##### Records supplied

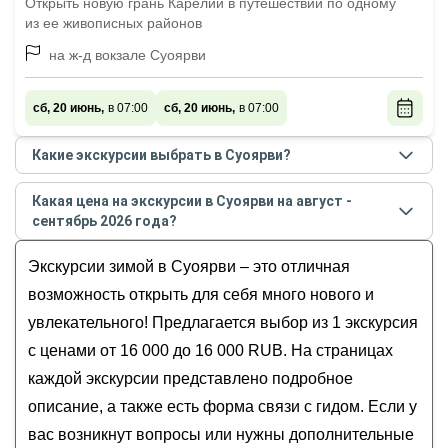
Открыть новую грань Карелии в путешествии по одному
из ее живописных районов
на ж-д вокзале Суоярви
сб, 20 июнь,
в 07:00
сб, 20 июнь,
в 07:00
Какие экскурсии выбрать в Суоярви?
Самые популярные экскурсии
в Суоярви
в
августе
Какая цена на экскурсии в Суоярви на август -
- сентябре
2026
года:
сентябрь 2026 года?
Тайные тропы Суоярвского озера
Стоимость экскурсии
в Суоярви
на
август -
Экскурсии зимой в Суоярви – это отличная
сентябрь
2026
года от
16 000
до
16 000
RUB
возможность открыть для себя много нового и
увлекательного! Предлагается выбор из 1 экскурсия
с ценами от 16 000 до 16 000 RUB. На страницах
каждой экскурсии представлено подробное
описание, а также есть форма связи с гидом. Если у
вас возникнут вопросы или нужны дополнительные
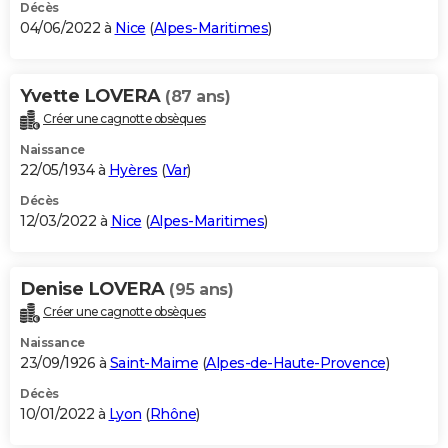
Décès
04/06/2022 à
Nice
(
Alpes-Maritimes
)
Yvette LOVERA
(87 ans)
Créer une cagnotte obsèques
Naissance
22/05/1934 à
Hyères
(
Var
)
Décès
12/03/2022 à
Nice
(
Alpes-Maritimes
)
Denise LOVERA
(95 ans)
Créer une cagnotte obsèques
Naissance
23/09/1926 à
Saint-Maime
(
Alpes-de-Haute-Provence
)
Décès
10/01/2022 à
Lyon
(
Rhône
)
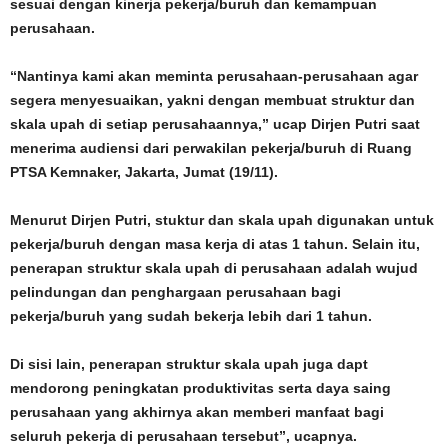
sesuai dengan kinerja pekerja/buruh dan kemampuan
perusahaan.
“Nantinya kami akan meminta perusahaan-perusahaan agar
segera menyesuaikan, yakni dengan membuat struktur dan
skala upah di setiap perusahaannya,” ucap Dirjen Putri saat
menerima audiensi dari perwakilan pekerja/buruh di Ruang
PTSA Kemnaker, Jakarta, Jumat (19/11).
Menurut Dirjen Putri, stuktur dan skala upah digunakan untuk
pekerja/buruh dengan masa kerja di atas 1 tahun. Selain itu,
penerapan struktur skala upah di perusahaan adalah wujud
pelindungan dan penghargaan perusahaan bagi
pekerja/buruh yang sudah bekerja lebih dari 1 tahun.
Di sisi lain, penerapan struktur skala upah juga dapt
mendorong peningkatan produktivitas serta daya saing
perusahaan yang akhirnya akan memberi manfaat bagi
seluruh pekerja di perusahaan tersebut”, ucapnya.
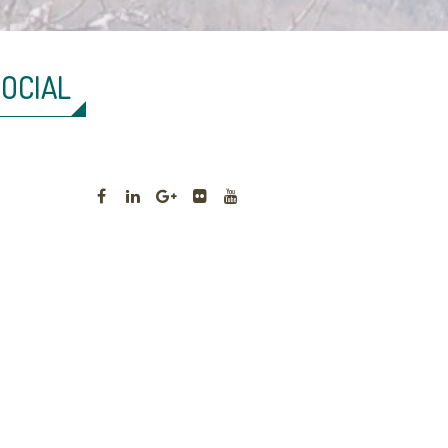
SOCIAL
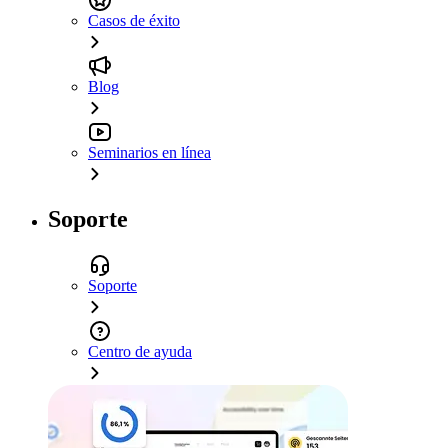
Casos de éxito
Blog
Seminarios en línea
Soporte
Soporte
Centro de ayuda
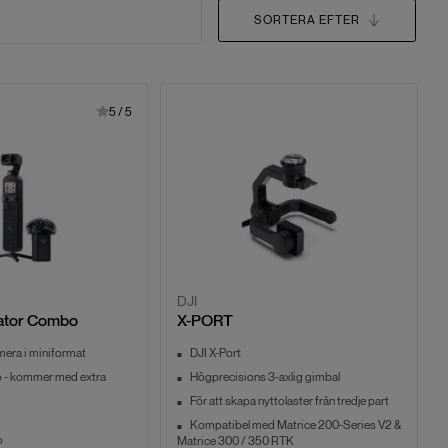
SORTERA EFTER
5
/
5
DJI
eator Combo
X-PORT
mera i miniformat
DJI X-Port
 - kommer med extra
Högprecisions 3-axlig gimbal
För att skapa nyttolaster från tredje part
Kompatibel med Matrice 200-Series V2 &
o
Matrice 300 / 350 RTK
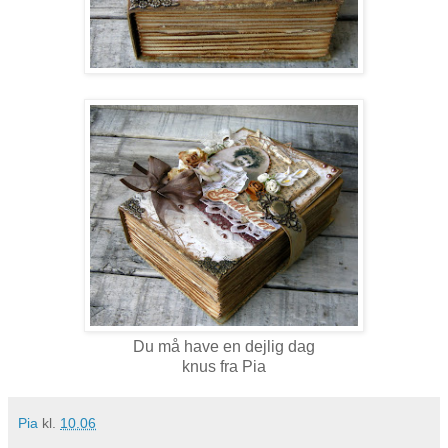
Du må have en dejlig dag
knus fra Pia
Pia
kl.
10.06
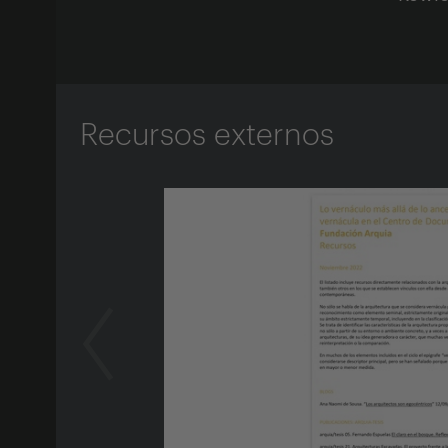
Recursos externos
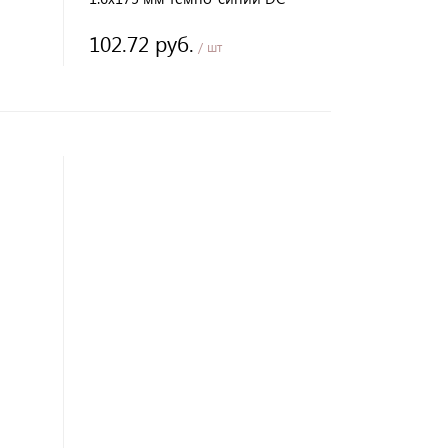
KRASS
102.72 руб.
/ шт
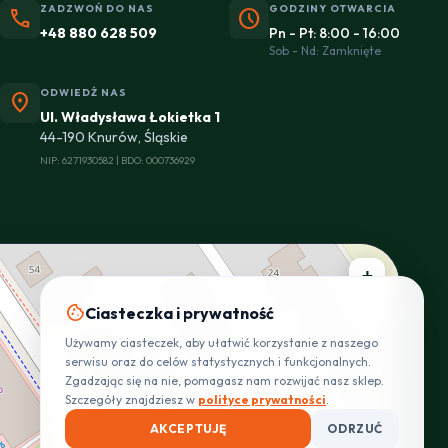
ZADZWOŃ DO NAS
GODZINY OTWARCIA
phone
schedule
+48 880 628 509
Pn - Pt: 8:00 - 16:00
Sob - Nd: Zamknięte
ODWIEDŹ NAS
location_on
Ul. Władysława Łokietka 1
44-190 Knurów, Śląskie
NIP: 6271930582 | BDO: 000736929
+
cookie
−
Ciasteczka i prywatność
Używamy ciasteczek, aby ułatwić korzystanie z naszego
serwisu oraz do celów statystycznych i funkcjonalnych.
Zgadzając się na nie, pomagasz nam rozwijać nasz sklep.
Szczegóły znajdziesz w
polityce prywatności
.
AKCEPTUJĘ
ODRZUĆ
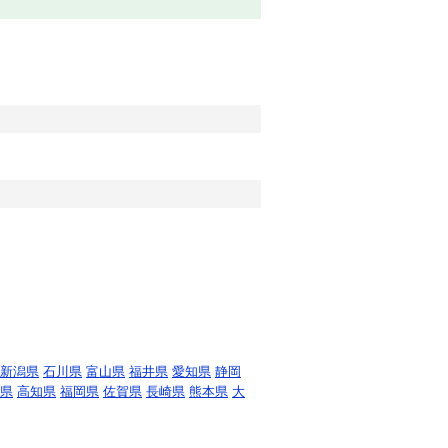
新潟県
石川県
富山県
福井県
愛知県
静岡
県
高知県
福岡県
佐賀県
長崎県
熊本県
大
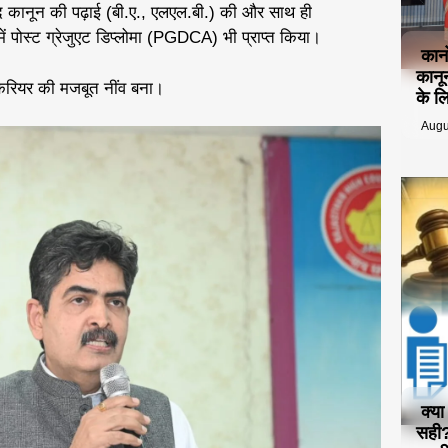
 बाद कानून की पढ़ाई (बी.ए., एलएल.बी.) की और साथ ही
ें पोस्ट ग्रेजुएट डिप्लोमा (PGDCA) भी प्राप्त किया।
कान
कानू
 करियर की मजबूत नींव बना।
के ल
Augu
क्य
सही?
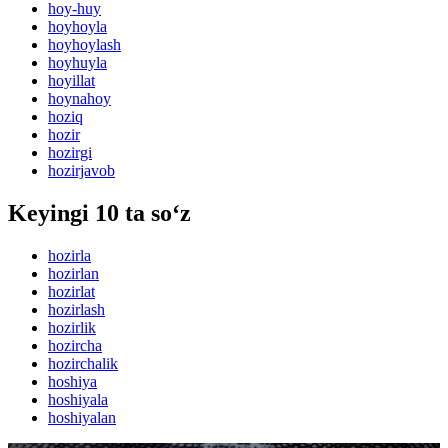
hoy-huy
hoyhoyla
hoyhoylash
hoyhuyla
hoyillat
hoynahoy
hoziq
hozir
hozirgi
hozirjavob
Keyingi 10 ta so‘z
hozirla
hozirlan
hozirlat
hozirlash
hozirlik
hozircha
hozirchalik
hoshiya
hoshiyala
hoshiyalan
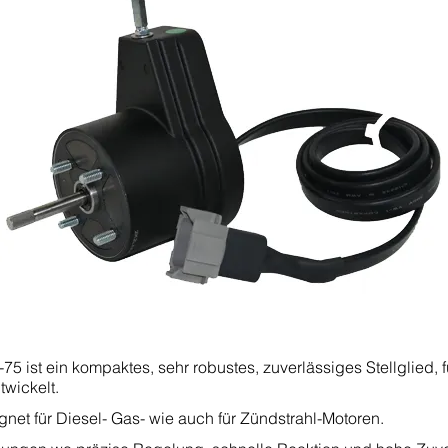
5 ist ein kompaktes, sehr robustes, zuverlässiges Stellglied, 
twickelt.
net für Diesel- Gas- wie auch für Zündstrahl-Motoren.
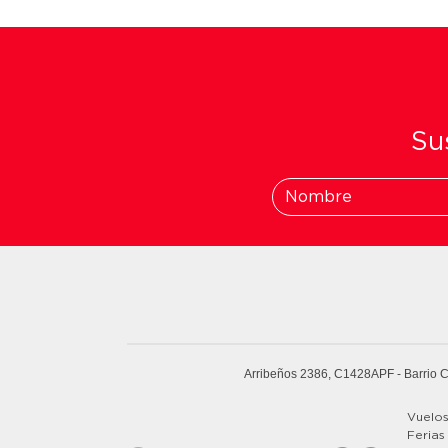
Sus
Arribeños 2386, C1428APF
- Barrio 
Vuelo
Ferias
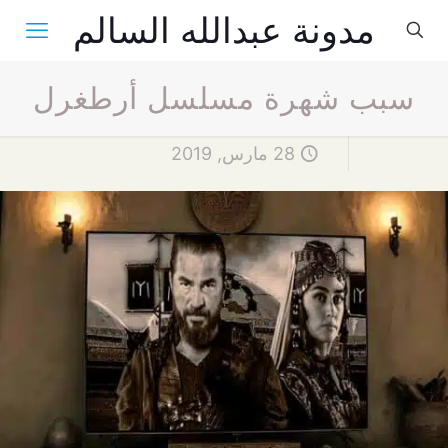
مدونة عبدالله السالم
سبب شهرة مسلسل أرطغرل
28 مارس, 2019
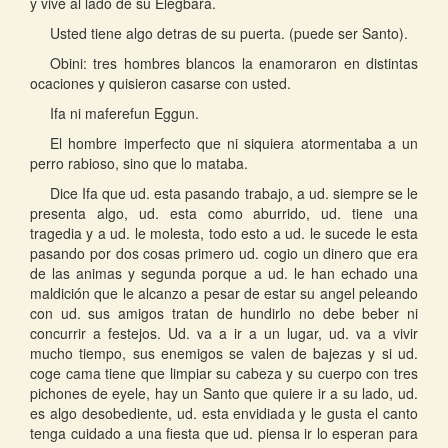
y vive al lado de su Elegbara.
Usted tiene algo detras de su puerta. (puede ser Santo).
Obini: tres hombres blancos la enamoraron en distintas
ocaciones y quisieron casarse con usted.
Ifa ni maferefun Eggun.
El hombre imperfecto que ni siquiera atormentaba a un
perro rabioso, sino que lo mataba.
Dice Ifa que ud. esta pasando trabajo, a ud. siempre se le
presenta algo, ud. esta como aburrido, ud. tiene una
tragedia y a ud. le molesta, todo esto a ud. le sucede le esta
pasando por dos cosas primero ud. cogio un dinero que era
de las animas y segunda porque a ud. le han echado una
maldición que le alcanzo a pesar de estar su angel peleando
con ud. sus amigos tratan de hundirlo no debe beber ni
concurrir a festejos. Ud. va a ir a un lugar, ud. va a vivir
mucho tiempo, sus enemigos se valen de bajezas y si ud.
coge cama tiene que limpiar su cabeza y su cuerpo con tres
pichones de eyele, hay un Santo que quiere ir a su lado, ud.
es algo desobediente, ud. esta envidiada y le gusta el canto
tenga cuidado a una fiesta que ud. piensa ir lo esperan para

##########

▸ **Assigned task**
Would you transcribe all of the data exactly, apart from its pictures?

▸ **Solution to the problem**
Открыть новую грань Карелии в путешествии по одному
из ее живописных районов
на ж-д вокзале Суоярви
сб, 20 июнь,
в 07:00
сб, 20 июнь,
в 07:00
Какие экскурсии выбрать в Суоярви?
Самые популярные экскурсии
в Суоярви
в
августе
Какая цена на экскурсии в Суоярви на август -
- сентябре
2026
года:
сентябрь 2026 года?
Тайные тропы Суоярвского озера
Стоимость экскурсии
в Суоярви
на
август -
Экскурсии зимой в Суоярви – это отличная
сентябрь
2026
года от
16 000
до
16 000
RUB
возможность открыть для себя много нового и
увлекательного! Предлагается выбор из 1 экскурсия
с ценами от 16 000 до 16 000 RUB. На страницах
каждой экскурсии представлено подробное
описание, а также есть форма связи с гидом. Если у
вас возникнут вопросы или нужны дополнительные
Décès
04/06/2022 à
Nice
(
Alpes-Maritimes
)
Yvette LOVERA
(87 ans)
Créer une cagnotte obsèques
Naissance
22/05/1934 à
Hyères
(
Var
)
Décès
12/03/2022 à
Nice
(
Alpes-Maritimes
)
Denise LOVERA
(95 ans)
Créer une cagnotte obsèques
Naissance
23/09/1926 à
Saint-Maime
(
Alpes-de-Haute-Provence
)
Décès
10/01/2022 à
Lyon
(
Rhône
)
sesuai dengan kinerja pekerja/buruh dan kemampuan
perusahaan.
“Nantinya kami akan meminta perusahaan-perusahaan agar
segera menyesuaikan, yakni dengan membuat struktur dan
skala upah di setiap perusahaannya,” ucap Dirjen Putri saat
menerima audiensi dari perwakilan pekerja/buruh di Ruang
PTSA Kemnaker, Jakarta, Jumat (19/11).
Menurut Dirjen Putri, stuktur dan skala upah digunakan untuk
pekerja/buruh dengan masa kerja di atas 1 tahun. Selain itu,
penerapan struktur skala upah di perusahaan adalah wujud
pelindungan dan penghargaan perusahaan bagi
pekerja/buruh yang sudah bekerja lebih dari 1 tahun.
Di sisi lain, penerapan struktur skala upah juga dapt
mendorong peningkatan produktivitas serta daya saing
perusahaan yang akhirnya akan memberi manfaat bagi
seluruh pekerja di perusahaan tersebut”, ucapnya.
SOCIAL
Casos de éxito
Blog
Seminarios en línea
Soporte
Soporte
Centro de ayuda
SORTERA EFTER
5
/
5
DJI
eator Combo
X-PORT
mera i miniformat
DJI X-Port
 - kommer med extra
Högprecisions 3-axlig gimbal
För att skapa nyttolaster från tredje part
Kompatibel med Matrice 200-Series V2 &
o
Matrice 300 / 350 RTK
Du må have en dejlig dag
knus fra Pia
Pia
kl.
10.06
Recursos externos
KRASS
102.72 руб.
/ шт
ZADZWOŃ DO NAS
GODZINY OTWARCIA
phone
schedule
+48 880 628 509
Pn - Pt: 8:00 - 16:00
Sob - Nd: Zamknięte
ODWIEDŹ NAS
location_on
Ul. Władysława Łokietka 1
44-190 Knurów, Śląskie
NIP: 6271930582 | BDO: 000736929
+
cookie
−
Ciasteczka i prywatność
Używamy ciasteczek, aby ułatwić korzystanie z naszego
serwisu oraz do celów statystycznych i funkcjonalnych.
Zgadzając się na nie, pomagasz nam rozwijać nasz sklep.
Szczegóły znajdziesz w
polityce prywatności
.
AKCEPTUJĘ
ODRZUĆ
新潟県
石川県
富山県
福井県
愛知県
静岡
県
高知県
福岡県
佐賀県
長崎県
熊本県
大
 बाद कानून की पढ़ाई (बी.ए., एलएल.बी.) की और साथ ही
ें पोस्ट ग्रेजुएट डिप्लोमा (PGDCA) भी प्राप्त किया।
कान
कानू
 करियर की मजबूत नींव बना।
के ल
Augu
क्य
सही?
hoy-huy
hoyhoyla
hoyhoylash
hoyhuyla
hoyillat
hoynahoy
hoziq
hozir
hozirgi
hozirjavob
Keyingi 10 ta so‘z
hozirla
hozirlan
hozirlat
hozirlash
hozirlik
hozircha
hozirchalik
hoshiya
hoshiyala
hoshiyalan
5 ist ein kompaktes, sehr robustes, zuverlässiges Stellglied, 
twickelt.
net für Diesel- Gas- wie auch für Zündstrahl-Motoren.
Sus
Arribeños 2386, C1428APF
- Barrio 
Vuelo
Ferias
مدونة عبدالله السالم
سبب شهرة مسلسل أرطغرل
28 مارس, 2019
y vive al lado de su Elegbara.
Usted tiene algo detras de su puerta. (puede ser Santo).
Obini: tres hombres blancos la enamoraron en distintas
ocaciones y quisieron casarse con usted.
Ifa ni maferefun Eggun.
El hombre imperfecto que ni siquiera atormentaba a un
perro rabioso, sino que lo mataba.
Dice Ifa que ud. esta pasando trabajo, a ud. siempre se le
presenta algo, ud. esta como aburrido, ud. tiene una
tragedia y a ud. le molesta, todo esto a ud. le sucede le esta
pasando por dos cosas primero ud. cogio un dinero que era
de las animas y segunda porque a ud. le han echado una
maldición que le alcanzo a pesar de estar su angel peleando
con ud. sus amigos tratan de hundirlo no debe beber ni
concurrir a festejos. Ud. va a ir a un lugar, ud. va a vivir
mucho tiempo, sus enemigos se valen de bajezas y si ud.
coge cama tiene que limpiar su cabeza y su cuerpo con tres
pichones de eyele, hay un Santo que quiere ir a su lado, ud.
es algo desobediente, ud. esta envidiada y le gusta el canto
tenga cuidado a una fiesta que ud. piensa ir lo esperan para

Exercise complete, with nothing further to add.